We will use Matlab to generate the IK equations, in Matlab, there's a toolbox that allows us to model a robot and generate the IK equations! https://www.mathworks.com/help/robotics/ref/rigidbodytree.html

We're going to work on this later when we know how to do it.

## summary of information:

FINAL FORWARDS KINEMATIC EQUATIONS:

xe=L5*(cos(theta_3)*sin(theta_1) + cos(theta_1)*cos(theta_2)*sin(theta_3)) + L6*(sin(theta_1)*sin(theta_3) - cos(theta_1)*cos(theta_2)*cos(theta_3)) + L2*sin(theta_1) + L3*cos(theta_1)*cos(theta_2) + L4*cos(theta_1)*sin(theta_2)

ye=L3*cos(theta_2)*sin(theta_1) - L6*(cos(theta_1)*sin(theta_3) + cos(theta_2)*cos(theta_3)*sin(theta_1)) - L2*cos(theta_1) - L5*(cos(theta_1)*cos(theta_3) - cos(theta_2)*sin(theta_1)*sin(theta_3)) + L4*sin(theta_1)*sin(theta_2)

ze=L1 + L4*cos(theta_2) - L3*sin(theta_2) + L6*cos(theta_3)*sin(theta_2) - L5*sin(theta_2)*sin(theta_3)

FINAL INVERSE KINEMATIC EQUATIONS:

WILL COME LATER (probably tomorrow)

ZERO POSITION AND POSITIVE THETA DIRECTIONS:

The zero position of the actuators is shown in this diagram, so are the direction of the angles.

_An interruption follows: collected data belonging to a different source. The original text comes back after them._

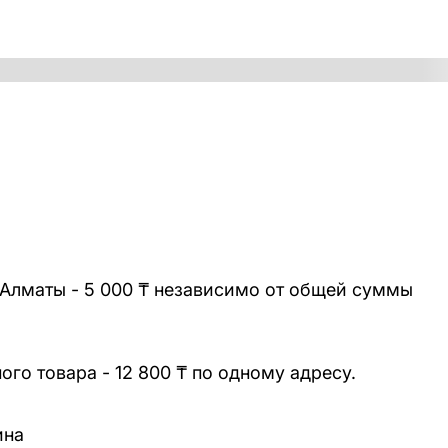
 Алматы - 5 000 ₸ независимо от общей суммы
го товара - 12 800 ₸ по одному адресу.
ина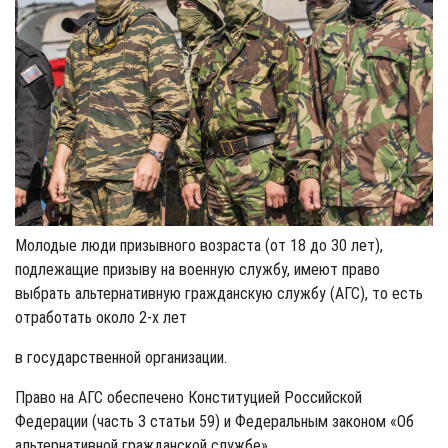
Молодые люди призывного возраста (от 18 до 30 лет),
подлежащие призыву на военную службу, имеют право
выбрать альтернативную гражданскую службу (АГС), то есть
отработать около 2-х лет
в государственной организации.
Право на АГС обеспечено Конституцией Российской
Федерации (часть 3 статьи 59) и Федеральным законом «Об
альтернативной гражданской службе».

Note the zero position of the leg, theta_1 is a rotation around Z, theta_2 is a rotation around Y, and theta_3 is again about Z. All thetas are in the positive direction of rotation of that axis.

We'll finish this up tomorrow or Thursday. Right now, I'm exhausted and sick of matrices. Good night y'all.